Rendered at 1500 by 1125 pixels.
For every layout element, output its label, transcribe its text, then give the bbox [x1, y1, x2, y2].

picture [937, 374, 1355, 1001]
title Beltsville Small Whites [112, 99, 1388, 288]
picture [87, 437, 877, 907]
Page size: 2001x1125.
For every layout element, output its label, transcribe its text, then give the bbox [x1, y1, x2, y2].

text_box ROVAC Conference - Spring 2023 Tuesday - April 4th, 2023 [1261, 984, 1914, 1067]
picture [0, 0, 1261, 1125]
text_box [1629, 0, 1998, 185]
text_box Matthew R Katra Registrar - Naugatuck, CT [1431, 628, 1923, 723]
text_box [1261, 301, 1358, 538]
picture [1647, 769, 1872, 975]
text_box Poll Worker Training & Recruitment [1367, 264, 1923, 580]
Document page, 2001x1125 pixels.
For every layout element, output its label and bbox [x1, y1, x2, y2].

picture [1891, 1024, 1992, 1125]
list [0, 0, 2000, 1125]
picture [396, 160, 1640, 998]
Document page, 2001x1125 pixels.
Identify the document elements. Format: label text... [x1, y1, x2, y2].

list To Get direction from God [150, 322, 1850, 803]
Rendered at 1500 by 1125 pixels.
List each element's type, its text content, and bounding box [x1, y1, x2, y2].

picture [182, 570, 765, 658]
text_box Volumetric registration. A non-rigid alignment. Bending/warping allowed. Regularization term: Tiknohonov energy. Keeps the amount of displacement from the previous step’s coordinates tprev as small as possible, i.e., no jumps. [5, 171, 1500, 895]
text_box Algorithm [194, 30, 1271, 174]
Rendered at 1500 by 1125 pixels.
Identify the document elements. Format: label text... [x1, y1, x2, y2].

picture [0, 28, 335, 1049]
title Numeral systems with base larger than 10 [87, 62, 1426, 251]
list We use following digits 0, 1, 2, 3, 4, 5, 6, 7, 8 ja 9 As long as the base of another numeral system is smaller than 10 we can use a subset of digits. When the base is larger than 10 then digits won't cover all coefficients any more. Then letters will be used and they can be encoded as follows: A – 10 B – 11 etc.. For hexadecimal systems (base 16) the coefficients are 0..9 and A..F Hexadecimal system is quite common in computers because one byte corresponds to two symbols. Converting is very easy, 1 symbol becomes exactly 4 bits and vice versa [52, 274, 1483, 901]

- - - - -

● **Action item**: Reproduce the entries above in full, precisely as written.

● **Problem solution**:
Rendered at 1500 by 1125 pixels.
For every layout element, output its label, transcribe its text, then give the bbox [x1, y1, x2, y2].

picture [937, 374, 1355, 1001]
title Beltsville Small Whites [112, 99, 1388, 288]
picture [87, 437, 877, 907]
Page size: 2001x1125.
For every layout element, output its label, transcribe its text, then give the bbox [x1, y1, x2, y2].

text_box ROVAC Conference - Spring 2023 Tuesday - April 4th, 2023 [1261, 984, 1914, 1067]
picture [0, 0, 1261, 1125]
text_box [1629, 0, 1998, 185]
text_box Matthew R Katra Registrar - Naugatuck, CT [1431, 628, 1923, 723]
text_box [1261, 301, 1358, 538]
picture [1647, 769, 1872, 975]
text_box Poll Worker Training & Recruitment [1367, 264, 1923, 580]
Document page, 2001x1125 pixels.
For every layout element, output its label and bbox [x1, y1, x2, y2].

picture [1891, 1024, 1992, 1125]
list [0, 0, 2000, 1125]
picture [396, 160, 1640, 998]
Document page, 2001x1125 pixels.
Identify the document elements. Format: label text... [x1, y1, x2, y2].

list To Get direction from God [150, 322, 1850, 803]
Rendered at 1500 by 1125 pixels.
List each element's type, its text content, and bounding box [x1, y1, x2, y2].

picture [182, 570, 765, 658]
text_box Volumetric registration. A non-rigid alignment. Bending/warping allowed. Regularization term: Tiknohonov energy. Keeps the amount of displacement from the previous step’s coordinates tprev as small as possible, i.e., no jumps. [5, 171, 1500, 895]
text_box Algorithm [194, 30, 1271, 174]
Rendered at 1500 by 1125 pixels.
Identify the document elements. Format: label text... [x1, y1, x2, y2].

picture [0, 28, 335, 1049]
title Numeral systems with base larger than 10 [87, 62, 1426, 251]
list We use following digits 0, 1, 2, 3, 4, 5, 6, 7, 8 ja 9 As long as the base of another numeral system is smaller than 10 we can use a subset of digits. When the base is larger than 10 then digits won't cover all coefficients any more. Then letters will be used and they can be encoded as follows: A – 10 B – 11 etc.. For hexadecimal systems (base 16) the coefficients are 0..9 and A..F Hexadecimal system is quite common in computers because one byte corresponds to two symbols. Converting is very easy, 1 symbol becomes exactly 4 bits and vice versa [52, 274, 1483, 901]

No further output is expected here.